Myung-Whun Chung et Seong-Jin Cho, les retrouvailles à la Philharmonie de Paris
Toutes les occasions sont bonnes pour se rendre à la Philharmonie de Paris. Lorsque le jeune et talentueux lauréat du Concours Chopin 2015 retrouve son chef préféré, l’on s’attend au meilleur. Compte-rendu…
Seong-Jin Cho, le pianiste lauréat du concours Chopin 2015 nous le confiait récemment : « le Maestro Chung est mon chef d’orchestre préféré. J’aime sa concentration, sa profondeur, son humanité. » À l’occasion d’un concert à la Philharmonie de Paris, le 1er février 2019, le jeune artiste a retrouvé Myung-Whun Chung à la tête de l’Orchestre Philharmonique de Radio-France (dont il est Directeur Musical honoraire) dans un programme tout Tchaikovsky avec à l’affiche, le premier concerto pour piano et la symphonie No. 6. Les deux grands chefs-d’œuvre du compositeur russe représentent un Everest incontournable où les références pourraient être écrasantes, surtout pour un soliste de 24 ans.

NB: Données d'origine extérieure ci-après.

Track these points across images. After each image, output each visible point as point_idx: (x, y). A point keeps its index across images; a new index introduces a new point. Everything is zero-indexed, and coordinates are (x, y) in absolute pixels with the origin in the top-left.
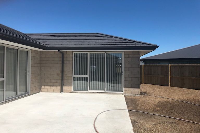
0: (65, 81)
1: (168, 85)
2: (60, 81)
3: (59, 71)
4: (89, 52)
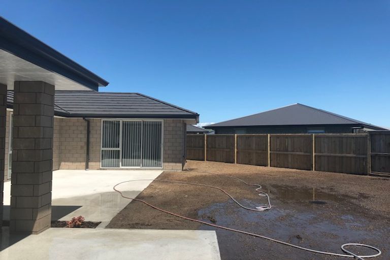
0: (91, 155)
1: (233, 162)
2: (85, 155)
3: (83, 143)
4: (121, 120)
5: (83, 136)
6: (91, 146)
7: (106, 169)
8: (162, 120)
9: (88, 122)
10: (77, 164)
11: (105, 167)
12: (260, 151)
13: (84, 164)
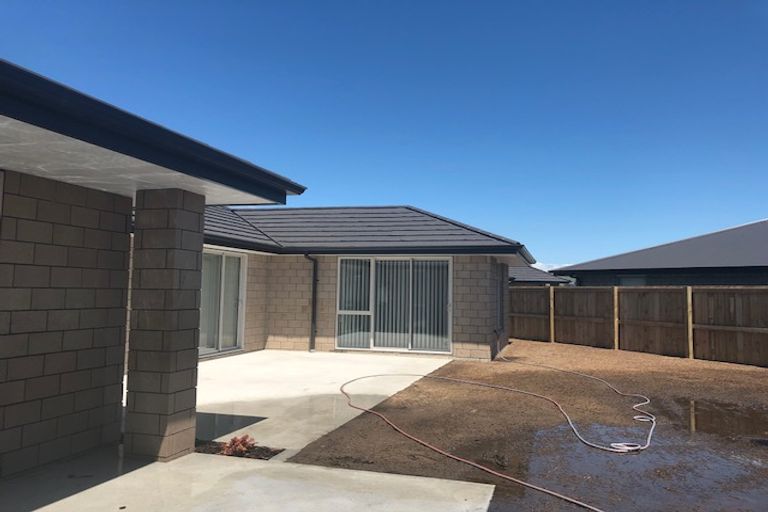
0: (320, 324)
1: (610, 346)
2: (308, 324)
3: (306, 301)
4: (373, 258)
5: (307, 288)
6: (319, 306)
7: (346, 351)
8: (448, 258)
9: (315, 262)
10: (295, 340)
11: (343, 347)
12: (670, 325)
13: (308, 340)
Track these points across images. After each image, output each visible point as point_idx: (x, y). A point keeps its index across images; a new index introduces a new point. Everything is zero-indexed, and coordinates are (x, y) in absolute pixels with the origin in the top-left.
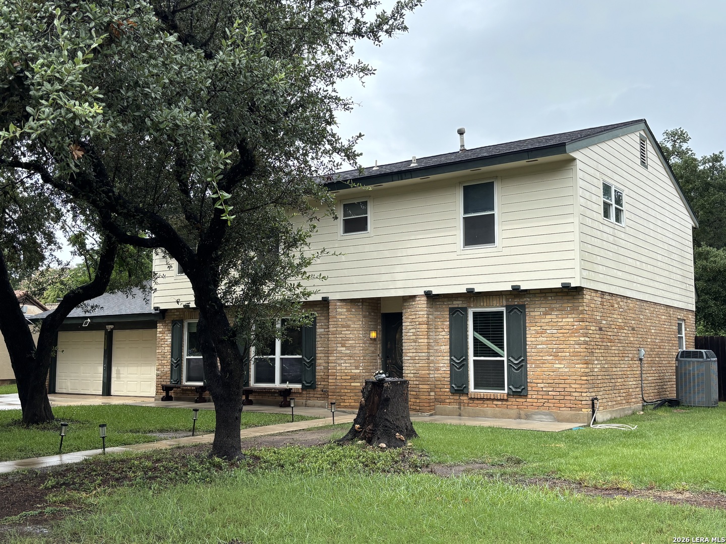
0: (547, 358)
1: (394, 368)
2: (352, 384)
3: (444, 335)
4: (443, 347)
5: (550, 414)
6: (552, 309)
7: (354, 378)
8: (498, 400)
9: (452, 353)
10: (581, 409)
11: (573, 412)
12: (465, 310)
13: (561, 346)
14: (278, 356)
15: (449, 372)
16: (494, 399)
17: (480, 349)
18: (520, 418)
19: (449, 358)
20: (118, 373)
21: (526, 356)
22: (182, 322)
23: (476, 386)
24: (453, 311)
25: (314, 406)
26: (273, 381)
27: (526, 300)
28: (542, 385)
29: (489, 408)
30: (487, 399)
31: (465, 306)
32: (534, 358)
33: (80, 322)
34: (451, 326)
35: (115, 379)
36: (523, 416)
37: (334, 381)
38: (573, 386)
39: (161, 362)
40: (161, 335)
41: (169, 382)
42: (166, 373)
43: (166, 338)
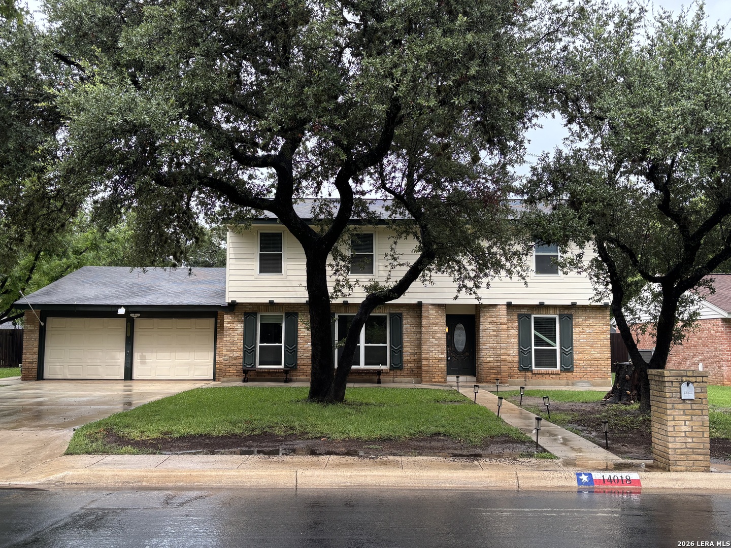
0: (587, 347)
1: (453, 353)
2: (440, 366)
3: (514, 332)
4: (513, 340)
5: (588, 382)
6: (590, 318)
7: (440, 361)
8: (554, 374)
9: (520, 343)
10: (607, 378)
11: (602, 380)
12: (530, 315)
13: (596, 341)
14: (362, 344)
15: (518, 357)
16: (552, 374)
17: (539, 342)
18: (568, 385)
19: (517, 347)
21: (572, 346)
22: (255, 314)
23: (536, 365)
24: (520, 316)
25: (402, 382)
26: (359, 364)
27: (573, 312)
28: (583, 364)
29: (547, 380)
30: (546, 374)
31: (529, 313)
32: (578, 347)
33: (114, 309)
34: (519, 325)
36: (570, 383)
37: (427, 363)
38: (603, 364)
39: (229, 348)
40: (229, 325)
41: (240, 366)
42: (236, 358)
43: (237, 327)
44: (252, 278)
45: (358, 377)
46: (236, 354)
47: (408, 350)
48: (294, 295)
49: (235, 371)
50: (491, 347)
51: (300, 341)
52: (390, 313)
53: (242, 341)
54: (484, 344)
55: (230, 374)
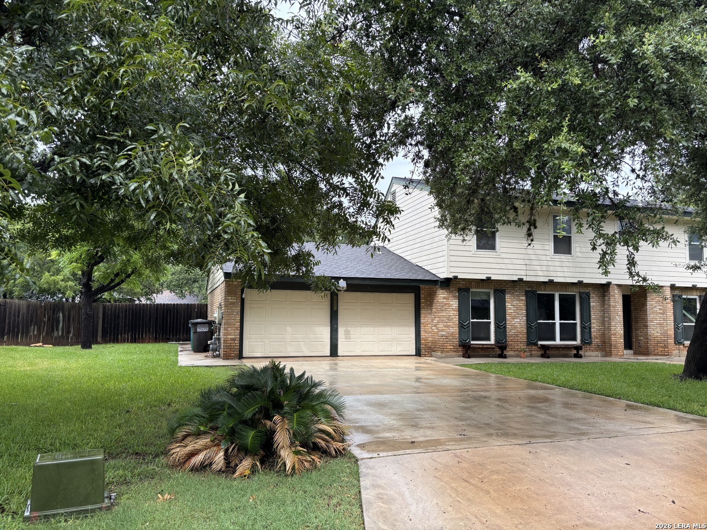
2: (619, 341)
9: (676, 321)
12: (681, 296)
14: (557, 321)
17: (685, 319)
20: (347, 333)
22: (469, 290)
24: (674, 297)
25: (590, 356)
26: (554, 339)
31: (681, 294)
34: (674, 304)
35: (344, 340)
39: (445, 324)
40: (445, 300)
41: (456, 342)
42: (452, 334)
43: (452, 303)
44: (470, 254)
45: (556, 352)
46: (452, 330)
47: (595, 326)
48: (506, 272)
49: (452, 347)
50: (658, 324)
51: (508, 317)
52: (580, 293)
53: (457, 317)
54: (652, 321)
55: (448, 350)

Le premier concerto de Tchaikovsky, un passage obligé
Passée l’attaque franche des premières notes, chef et pianiste sans partition sous le nez nous emmènent dans un tempo subtilement alangui où se devine la recherche d’une construction. Nous n’emprunterons pas les chemins de la démonstration technique mais plutôt ceux de l’interprétation réfléchie, quitte à contenir le clinquant. Le pianiste à la virtuosité impeccable apporte une grande variété de couleurs encouragée par le Maestro Chung, à l’unisson dans l’équilibre et le contraste. Sage en apparence, le chef couve le feu et lorsqu’il le doit, fait exploser l’orchestre qui sonne admirable dans la géniale acoustique de la Philharmonie de Paris.
Le perlé délicat de Seong-Jin Cho fait merveille dans le deuxième mouvement qui sonne étonnement pré-debussyste sous ses doigts. Dans le dernier mouvement Allegro con fuoco, le Maestro Chung, le Philharmonique de Radio-France et le pianiste marchent main dans la main dans une tension très maîtrisée. C’est en jouant sur les contrastes et avec une fougue contrôlée que l’allant plus rapide du mouvement révèle l’architecture de cette interprétation brillamment cérébrale. Un seul tout léger regret cependant, après les applaudissements fournis le pianiste a offert un seul et merveilleux Debussy en bis, nous laissant sur notre faim ! Mais la suite du concert était attendue.
Sabotage du dernier mouvement de la symphonie
Avec la symphonie « Pathétique » de Tchaikovsky, Myung-Whun Chung est resté dans la même lancée que le concerto. Son geste ample souligne les contrastes qui portent plus sur une irisation des couleurs que sur des oppositions marquées. Dans le premier mouvement fort réussi malgré d’infimes décalages, le Fatum explose avec des cuivres clairs dans l’émotion contenue. Le deuxième mouvement Allegro con grazia se prête aux fluctuations du chef qui l’aborde réellement allegro comme pour préparer la partie suivante. Autre pulsation de vie enchâssée entre la tristesse et le renoncement des premier et dernier mouvements, l’Allegro multi vivace a séduit le public qui a manifesté son enthousiasme en applaudissant spontanément à la fin. Mais pour tous les mélomanes, la dernière partie déchirante est la plus attendue.
L’on sait depuis Leonard Bernstein que le tempo Adagio lamentoso peut s’étirer à l’infini pour exprimer encore plus de pathos. Le chef reste sur un admirable legato. Son tempo vivant s’adapte aux plages mélancoliques avec des effets de ralentis saisissants. Il nous offre une vision crépusculaire et paradoxalement brillante. Alors que les spectateurs s’étaient tus à la fin du premier mouvement du concerto, l’un d’eux a gâché les dernières notes de la symphonie par un applaudissement intempestif aussitôt couvert par des « chuts » sonores. La note bleue s’est évanouie, hélas ! car l’émotion était à son comble.